Estratto della fonte:
-- -- --
È soprattutto un urlo nel silenzio di chi svolge il proprio lavoro, quale che sia, con passione e dedizione. È la ribellione civile, silenziosa eppure fragorosa, contro chi mette sempre il proprio interesse davanti a quello degli altri. Di chi vede nel proprio lavoro solo un mezzo di sostentamento, soddisfazione economica, magari rivalsa sociale e così via.

Le assemblee sindacali sono sacrosante, l’attività sindacale è parte stessa di un corpo sociale democratico e sviluppato, ma non si può fare sindacato sulla pelle del servizio, dei cittadini, degli utenti di un bene inestimabile e globale come – in questo caso – gli scavi archeologici di Pompei. 

Non si chiude Pompei per assemblea sindacale. Se l’assemblea sindacale è una cosa seria, come non abbiamo motivo di dubitare, la si organizza in modo tale da consentire la regolare attività degli scavi, del proprio lavoro, di ciò che permette agli stessi partecipanti all’assise dei lavoratori di avere dei temi di cui discutere e di qualcosa di cui vivere. 
Sopra ogni altra cosa, c’è (ci sarebbe) il rispetto dovuto a chi quel lavoro lo alimenta, che non è lo Stato, il direttore, il capo, ma il turista che viene a spendere i propri soldi per visitare un luogo magnifico e magari lo fa una sola volta nella vita perché arriva dalla Nuova Zelanda. Per ipotesi. O arriva in gita scolastica per una di quelle giornate che quando le vivi sono divertenti e basta (e magari del museo o degli scavi non ti importa proprio nulla mentre giochi e scherzi con gli amici), ma trent’anni dopo sono ancora lì ficcate nella tua testa. Con i semi della cultura, della bellezza, della curiosità e della gioia di conoscere e imparare.
-- -- --
Righe fornite:
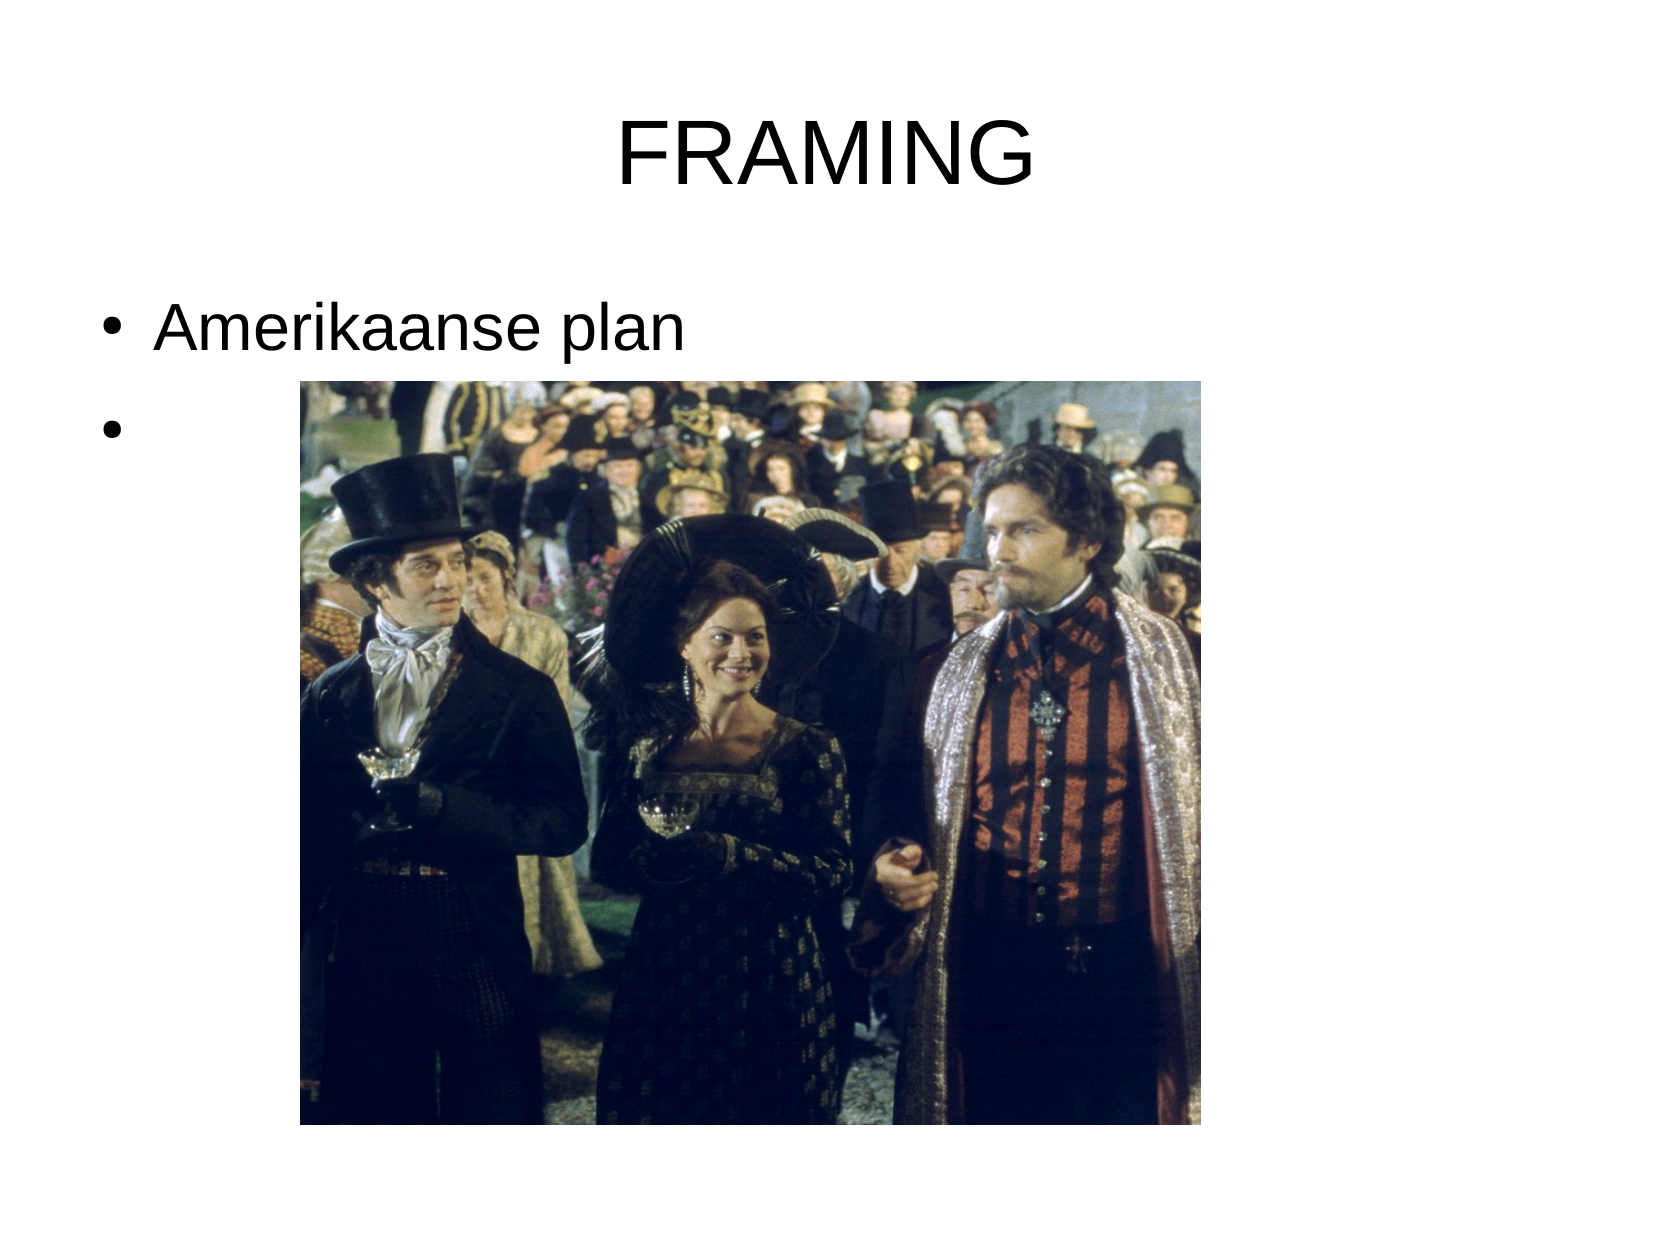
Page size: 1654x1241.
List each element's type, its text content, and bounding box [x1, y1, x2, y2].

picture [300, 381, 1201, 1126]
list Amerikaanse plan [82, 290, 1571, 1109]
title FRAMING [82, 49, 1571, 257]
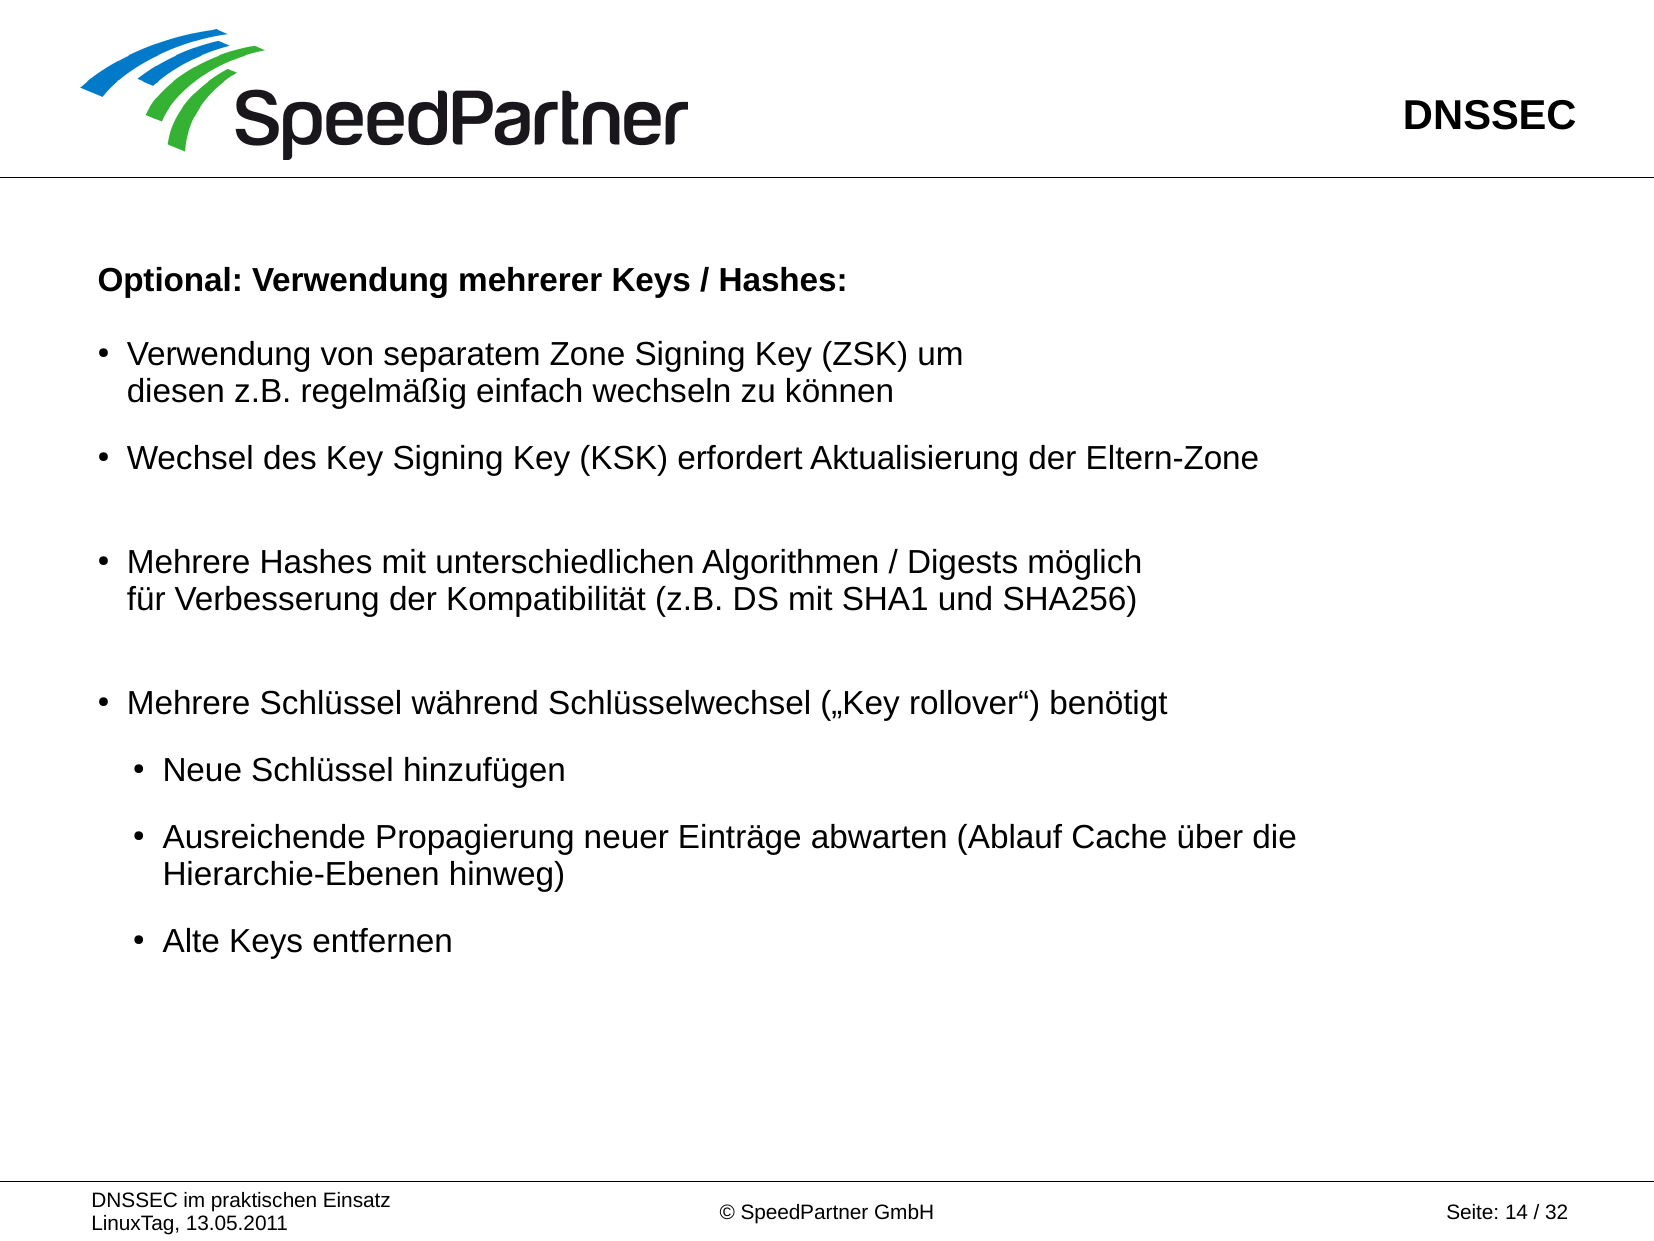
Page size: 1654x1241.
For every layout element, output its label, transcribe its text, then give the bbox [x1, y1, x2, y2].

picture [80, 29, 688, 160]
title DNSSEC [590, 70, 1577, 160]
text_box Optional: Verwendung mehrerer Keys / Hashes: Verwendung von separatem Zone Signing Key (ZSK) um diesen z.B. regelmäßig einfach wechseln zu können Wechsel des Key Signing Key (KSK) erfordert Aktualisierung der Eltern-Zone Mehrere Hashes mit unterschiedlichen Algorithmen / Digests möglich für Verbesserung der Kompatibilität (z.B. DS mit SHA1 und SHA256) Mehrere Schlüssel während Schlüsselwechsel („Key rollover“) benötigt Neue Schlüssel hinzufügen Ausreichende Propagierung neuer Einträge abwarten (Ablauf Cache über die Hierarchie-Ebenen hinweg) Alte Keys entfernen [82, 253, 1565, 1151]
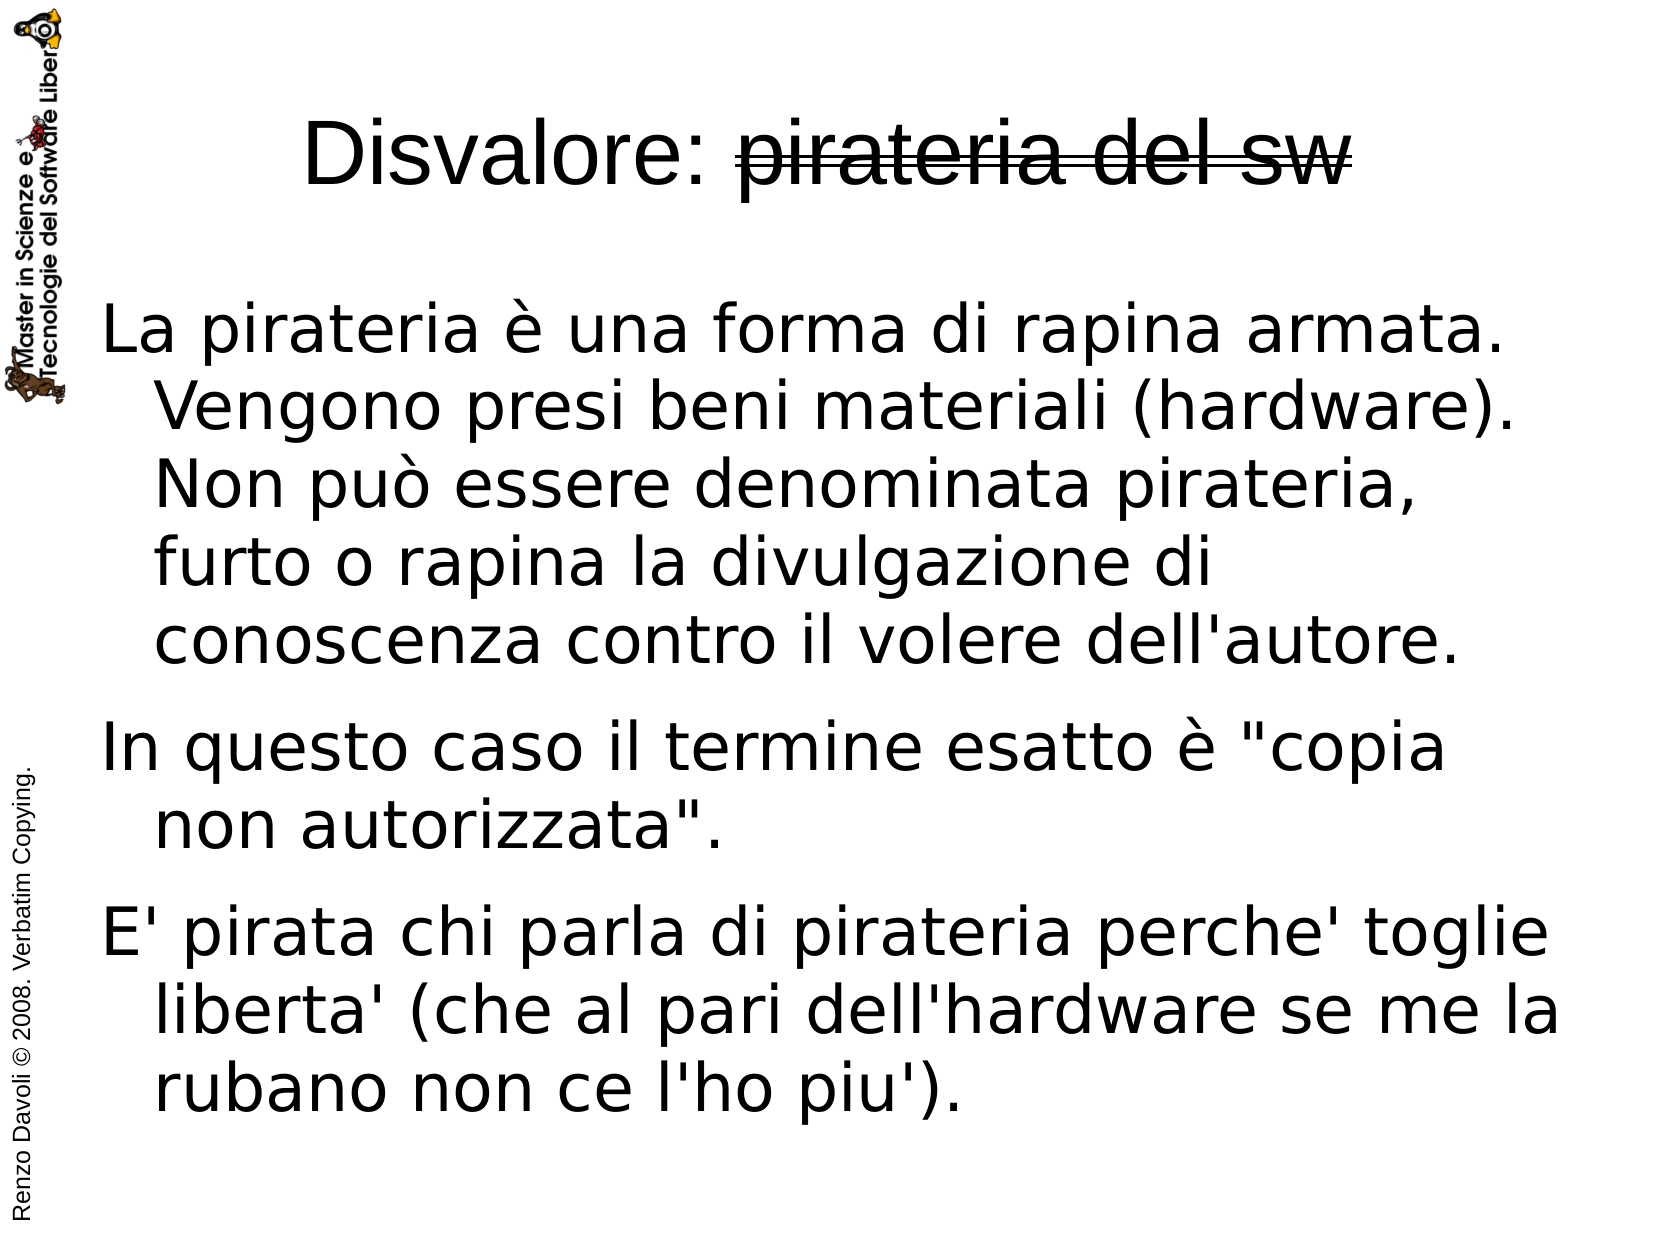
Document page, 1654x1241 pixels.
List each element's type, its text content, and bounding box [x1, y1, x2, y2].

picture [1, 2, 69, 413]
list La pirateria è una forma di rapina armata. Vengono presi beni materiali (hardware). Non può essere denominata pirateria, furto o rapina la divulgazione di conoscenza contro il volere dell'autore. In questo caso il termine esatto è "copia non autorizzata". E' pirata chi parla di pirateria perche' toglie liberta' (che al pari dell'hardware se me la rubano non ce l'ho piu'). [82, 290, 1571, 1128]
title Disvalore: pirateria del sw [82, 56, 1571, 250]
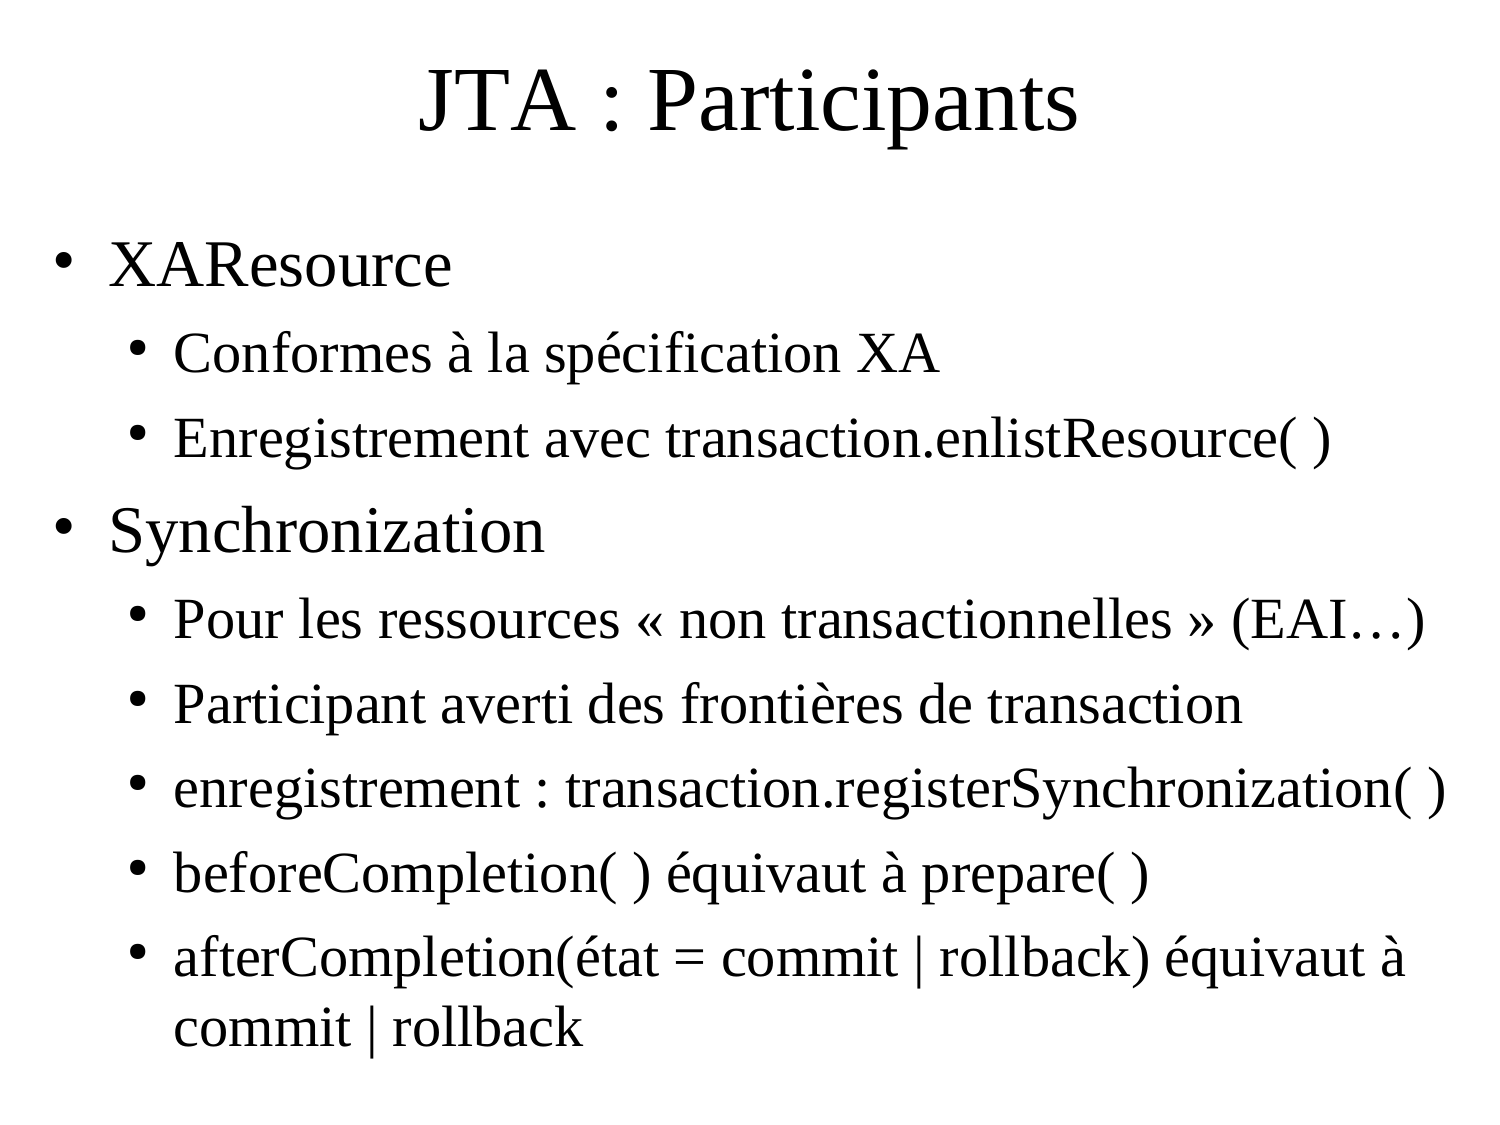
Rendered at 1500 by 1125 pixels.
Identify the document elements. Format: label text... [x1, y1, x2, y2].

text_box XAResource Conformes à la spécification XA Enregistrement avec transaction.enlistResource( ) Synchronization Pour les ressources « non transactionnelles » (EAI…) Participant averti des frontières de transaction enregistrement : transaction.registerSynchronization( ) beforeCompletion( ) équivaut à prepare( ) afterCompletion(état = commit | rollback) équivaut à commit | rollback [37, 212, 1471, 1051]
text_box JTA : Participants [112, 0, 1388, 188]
-- -- --
Istruzioni:
a) Trascriva fedelmente, tra le righe fornite, il tratto che va dalla riga contenente "Document page, 1654x1241 pixels." fino alla riga contenente "title Disvalore: pirateria", entrambe comprese.
b) Prosegua l'estratto sulla chiusura degli scavi di Pompei per assemblea sindacale, riprendendo subito dopo la sua ultima frase.

Risultati in ordine:
a)
Document page, 1654x1241 pixels.
List each element's type, its text content, and bounding box [x1, y1, x2, y2].

picture [1, 2, 69, 413]
list La pirateria è una forma di rapina armata. Vengono presi beni materiali (hardware). Non può essere denominata pirateria, furto o rapina la divulgazione di conoscenza contro il volere dell'autore. In questo caso il termine esatto è "copia non autorizzata". E' pirata chi parla di pirateria perche' toglie liberta' (che al pari dell'hardware se me la rubano non ce l'ho piu'). [82, 290, 1571, 1128]
title Disvalore: pirateria del sw [82, 56, 1571, 250]

b)
Al direttore Gabriel Zuchtriegel, un tedesco innamorato del nostro Paese e naturalizzato italiano, va un sincero ‘grazie’ per averci ricordato tutto questo e per averlo fatto senza alzare la voce, senza un moto di insofferenza, che pure tanti fra di noi avrebbero potuto legittimamente provare. 

Ha ricordato ai suoi collaboratori cosa significhi il senso di responsabilità, l’amore per un luogo che non ha uguali al mondo. Per quei dipendenti pubblici – parliamone con onestà intellettuale e senza paura di offendere qualcuno – che vivono la propria professione in uno dei magnifici siti museali o archeologici del nostro Paese senza coglierne fino in fondo il valore. 

Come se Pompei o gli Uffizi o il Museo della Scienza e della Tecnica o il Colosseo o le Pitture rupestri o la Valle dei templi fossero un ufficio qualsiasi. Detto con il dovuto rispetto, sono altro e siamo francamente stanchi di osservare sciatteria, indifferenza, sguardi vuoti in alcuni dei luoghi più belli della terra.